Language is important. The language we deploy shapes our imagination of how we perceive the world and ourselves. Christians, committed as we are to an ontological and moral realism in creation, have a peculiar interest in the way we use language. We hope that our language reflects the order God has created, preserved, redeemed, and will one day prefect, all for the sake of his Son. This is a humble project; the finiteness of our creaturely minds, and the disordering of our hearts, makes us dependent upon revelation to be to understand the world. The way Christians speak of themselves and the world around them is contingent upon God’s revelation to us in Christ Jesus, the one through whom and for whom all things were made. It is the particular work of the Holy Spirit to renew our minds, thereby freeing us to attend to and participate in this moral order.
One contemporary linguistic glitch in the Christian world today is the way in which Christian’s are described as “saints and sinners”, or using the term coined by German reformer Martin Luther, simul iustus et peccator. This phrase seeks to capture the ongoing presence of sin in a believer’s life, alongside the reality that in Christ they are cleansed and renewed. It gives account of one’s experience besides gospel truth.

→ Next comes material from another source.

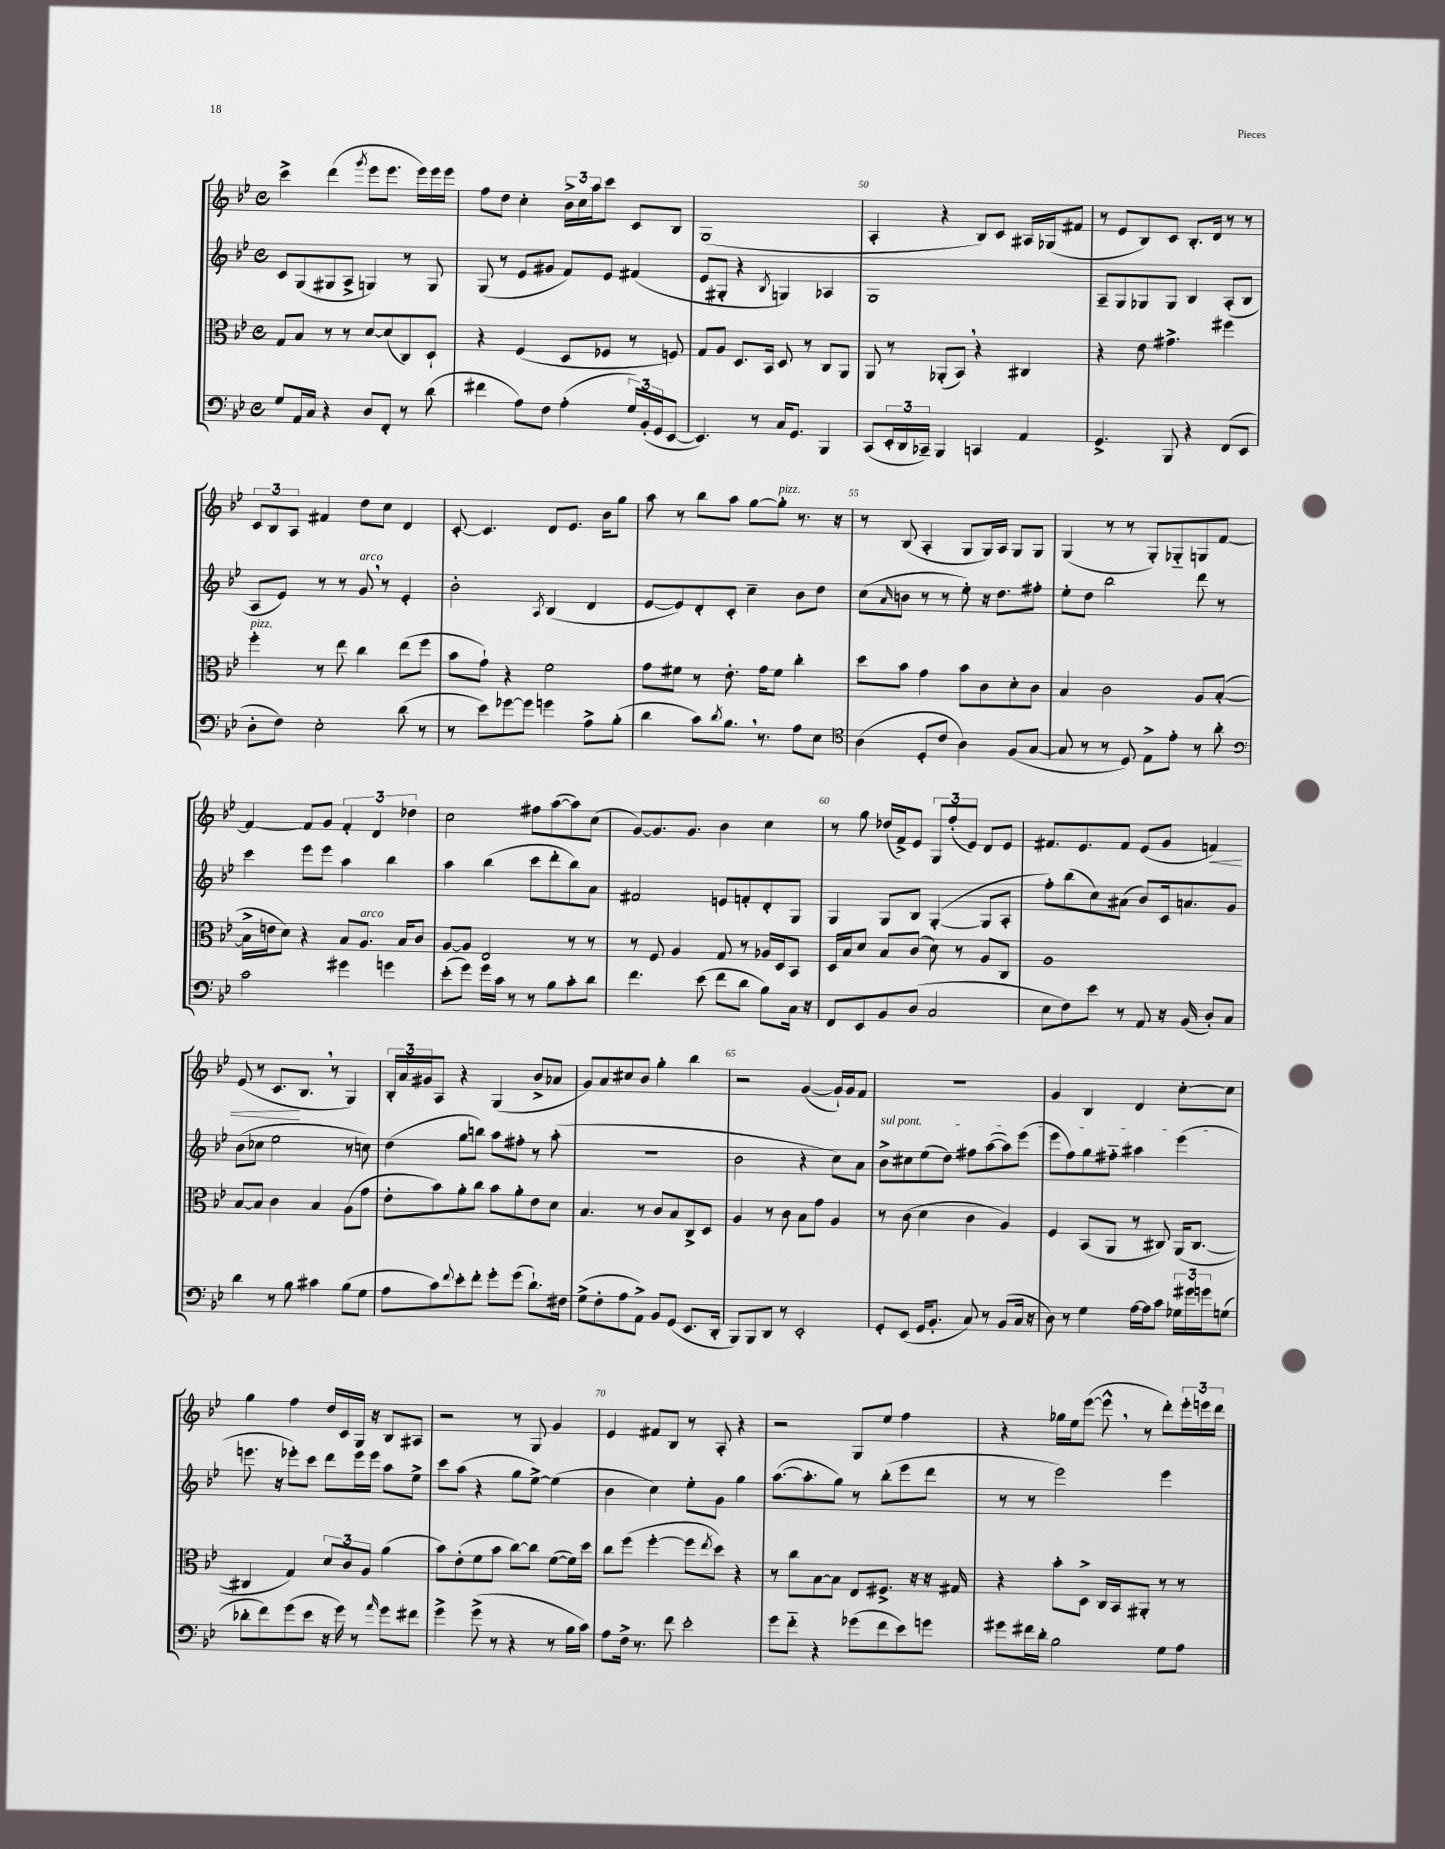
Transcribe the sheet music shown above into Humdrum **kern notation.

It is curious to note though the absence of the term “sinner” in Paul’s description of Christians. Whilst “saint” is used throughout the Pauline corpus to describe Christians, including six of Paul’s introductions (Romans 1.7; 1 Corinthians 1.2; 2 Corinthians 1.1; Ephesians 1.1; Philippians 1.1; Colossians 1.2), the term “sinner” is nowhere used to describe those who belong to Jesus. This is not to deny the ongoing presence of sin in a believer’s life. The task of sanctification and perfection is ongoing. Sin may mar our lives, but we are charged with presenting our bodies in worship for the renewing of our minds, the re-ordering of our heart as St Augustine would put it. We who live according to the Spirit no longer live according to flesh; we are to walk in the light, and not the darkness. What is most true of us is not sin, because it has no mastery over us. Despite the presence of sin in my life, I am not sinner, but a saint who trusts that the same God who justified me will bring that work to completion in my sanctification. The gospel shows me that I am much more broken and stained by sin then you could ever imagine;. Yet his grace has appeared; God has adopted me as his child, declaring me to be a saint of the Most High.
It seems then that the description of saints as sinners is a category error. Archbishop Glenn Davies comments that:
“Clearly the Bible affirms the presence of sin in the life of the believer will continue until their death, but this is not to be equated with the term ‘sinner’. […] To use the term ‘sinner’ is to fly in the face of the whole teaching of the Bible, that those who belong to God’s people are ‘the righteous’ and not ‘the wicked’.”
The Apostle Peter, following the lead of Psalm 1.5, uses this dichotomy of wicked/sinner against the righteous in his first letter:
‘If it is hard for the righteous to be saved, what will become of the ungodly and the sinners?’ (1 Peter 4.18)
Biblically and theologically, we are dealing with two diametrically opposed categories: saints and sinners. Those in Christ, and those outside of him. To be a sinner, is to be, as Luther described it, self-enclosed – incurvatus in se. But conversion and repentance is the beginning of a reordering of our love. Apprehending Christ’s work of salvation done to me and for me, we cease being curved in upon ourselves, as we are sanctified in him. Clearly then, Christians can only belong to one of these theologically laden categories.
If language matters, then the practice of describing believers as “sinners” is dangerous. We are allowing our experience to drive our theology. The reality is that through our union with Christ, we are ontologically and theologically speaking freed from slavery to sin. As the poet Gerard Manley Hopkins described it, “I am all at once what Christ is, ' since he was what I am”. If anyone does sin, our advocate in heaven is able to cleanse us, and the perfecting work of the Spirit continues to redirect our desires towards Christ. I take that the part played by regular confession in corporate worship inducts into this dynamic of sanctification and grace; us we hear the call to repent, make confession of our sins, and assured of our forgiveness, we respond with praise and thanksgiving to our God and his Son who freed us and cleansed us by his blood. When we call one another “sinner”, we fly in the face of this glorious gospel truth: that Jesus, the friend of sinners, died my death, securing my adoption by our heavenly Father. We are saints of the Most High. For Christ's sake, will you stop calling me a sinner?